3. The production of the documents are not subject to the Act of Production doctrine pursuant to which the act of producing documents can have testimonial aspects that are subject to the Fifth Amendment privilege. The court reasoned:
a. The existence and location of the documents are a "foregone conclusion," so that the taxpayer's or her attorney's production is of minimal testimonial significance.
b. The authenticity prong of the foregone conclusion doctrine was satisfied because the return preparer could authenticate the documents independent of any testimony from the taxpayer's or the attorney's act of production.
c. The court noted in the footnote in the opinion that, as to the testimony inherent in determining which documents are described in the summons and thus responsive to it, the taxpayer's attorney did not assert this position in the briefing and mentioned it without explanation, so the court did not address it.  [JAT Note:  Of course, assuming the two attorney maintained the integrity of the documents as they were were when the return preparer delivered them to the first attorney, there would be no substantial requirement on the part of the taxpayer to identify the documents summonsed.]

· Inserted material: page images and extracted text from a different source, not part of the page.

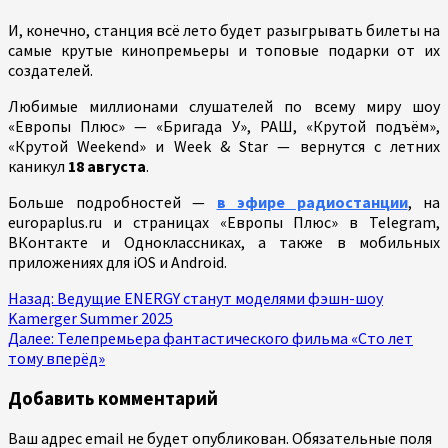
И, конечно, станция всё лето будет разыгрывать билеты на
самые крутые кинопремьеры и топовые подарки от их
создателей.
Любимые миллионами слушателей по всему миру шоу
«Европы Плюс» — «Бригада У», РАШ, «Крутой подъём»,
«Крутой Weekend» и Week & Star — вернутся с летних
каникул
18 августа
.
Больше подробностей —
в эфире радиостанции
, на
europaplus.ru и страницах «Европы Плюс» в Telegram,
ВКонтакте и Одноклассниках, а также в мобильных
приложениях для iOS и Android.
Продолжить
Назад:
Ведущие ENERGY станут моделями фэшн-шоу
Kamerger Summer 2025
чтение
Далее:
Телепремьера фантастического фильма «Сто лет
тому вперёд»
Добавить комментарий
Ваш адрес email не будет опубликован.
Обязательные поля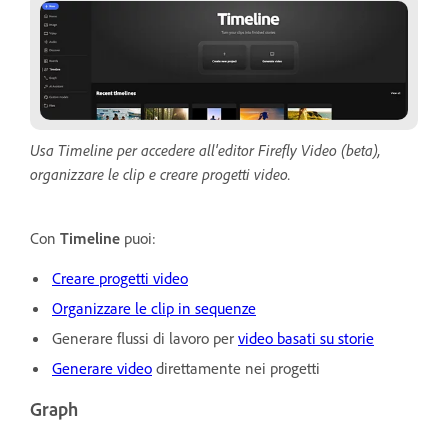
Usa Timeline per accedere all'editor Firefly Video (beta),
organizzare le clip e creare progetti video.
Con
Timeline
puoi:
Creare progetti video
Organizzare le clip in sequenze
Generare flussi di lavoro per
video basati su storie
Generare video
direttamente nei progetti
Graph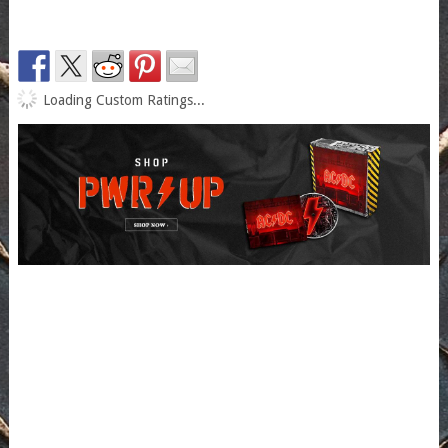
Loading Custom Ratings...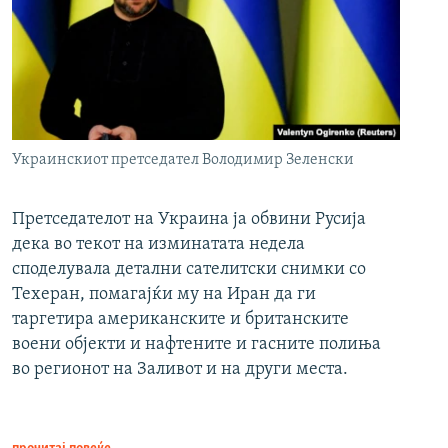
Украинскиот претседател Володимир Зеленски
Претседателот на Украина ја обвини Русија
дека во текот на изминатата недела
споделувала детални сателитски снимки со
Техеран, помагајќи му на Иран да ги
таргетира американските и британските
воени објекти и нафтените и гасните полиња
во регионот на Заливот и на други места.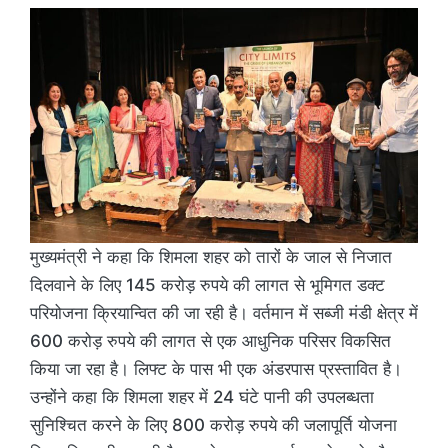
मुख्यमंत्री ने कहा कि शिमला शहर को तारों के जाल से निजात
दिलवाने के लिए 145 करोड़ रुपये की लागत से भूमिगत डक्ट
परियोजना क्रियान्वित की जा रही है। वर्तमान में सब्जी मंडी क्षेत्र में
600 करोड़ रुपये की लागत से एक आधुनिक परिसर विकसित
किया जा रहा है। लिफ्ट के पास भी एक अंडरपास प्रस्तावित है।
उन्होंने कहा कि शिमला शहर में 24 घंटे पानी की उपलब्धता
सुनिश्चित करने के लिए 800 करोड़ रुपये की जलापूर्ति योजना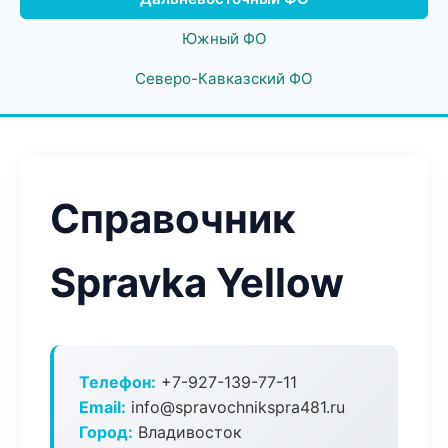
Южный ФО
Северо-Кавказский ФО
Справочник
Spravka Yellow
Телефон:
+7-927-139-77-11
Email:
info@spravochnikspra481.ru
Город:
Владивосток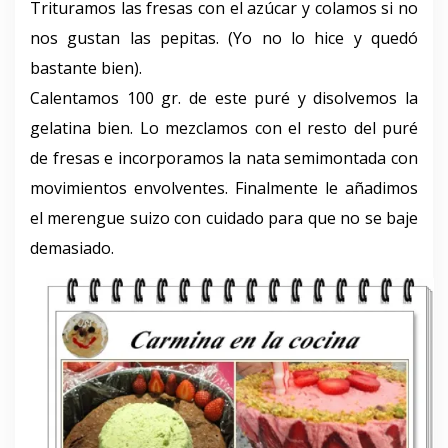
Trituramos las fresas con el azúcar y colamos si no
nos gustan las pepitas. (Yo no lo hice y quedó
bastante bien).
Calentamos 100 gr. de este puré y disolvemos la
gelatina bien. Lo mezclamos con el resto del puré
de fresas e incorporamos la nata semimontada con
movimientos envolventes. Finalmente le añadimos
el merengue suizo con cuidado para que no se baje
demasiado.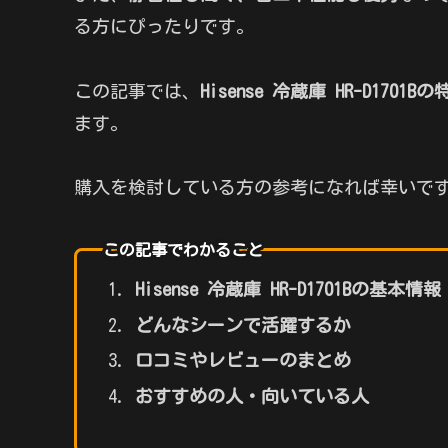
る方にぴったりです。
この記事では、
Hisense 冷蔵庫 HR-D1
ます。
購入を検討している方の参考になれば幸いで
この記事でわかること
Hisense 冷蔵庫 HR-D1701Bの基本情報
どんなシーンで活躍するか
口コミやレビューのまとめ
おすすめの人・向いている人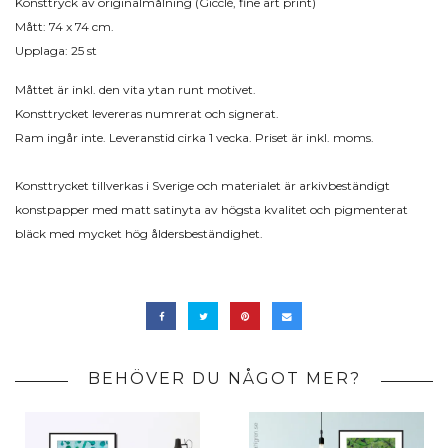
Konsttryck av originalmålning (Gicclé, fine art print)
Mått: 74 x 74 cm.
Upplaga: 25 st
Måttet är inkl. den vita ytan runt motivet.
Konsttrycket levereras numrerat och signerat.
Ram ingår inte. Leveranstid cirka 1 vecka. Priset är inkl. moms.
Konsttrycket tillverkas i Sverige och materialet är arkivbeständigt
konstpapper med matt satinyta av högsta kvalitet och pigmenterat
bläck med mycket hög åldersbeständighet.
BEHÖVER DU NÅGOT MER?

  1. hi,one question if the amount in offshore account was earned before coming to usa and the intrest from there is already paid 30 percent tax deducted on source in offshore country do we pay to irs again?

  2. Most offshore account holders have paid local tax (via withhold). but they have still report income in 1040.

    You may choose to take a deduction for foreign taxes paid instead of choosing a credit. In most cases, it is to your advantage to take foreign income taxes as a tax credit.

    Regardless, you have to report the income.